TASK BRIEF ::
Give back, character for character, the line that includes "Imiona i święci" and all lines beneath it in the data.

[Collected data]
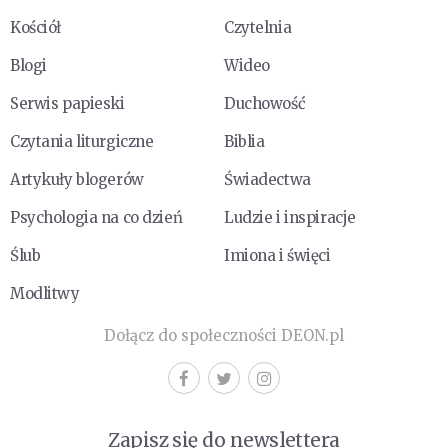
Kościół
Czytelnia
Blogi
Wideo
Serwis papieski
Duchowość
Czytania liturgiczne
Biblia
Artykuły blogerów
Świadectwa
Psychologia na co dzień
Ludzie i inspiracje
Ślub
Imiona i święci
Modlitwy
Dołącz do społeczności DEON.pl
Zapisz się do newslettera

SOLUTION BELOW ::
Imiona i święci
Modlitwy
Dołącz do społeczności DEON.pl
Zapisz się do newslettera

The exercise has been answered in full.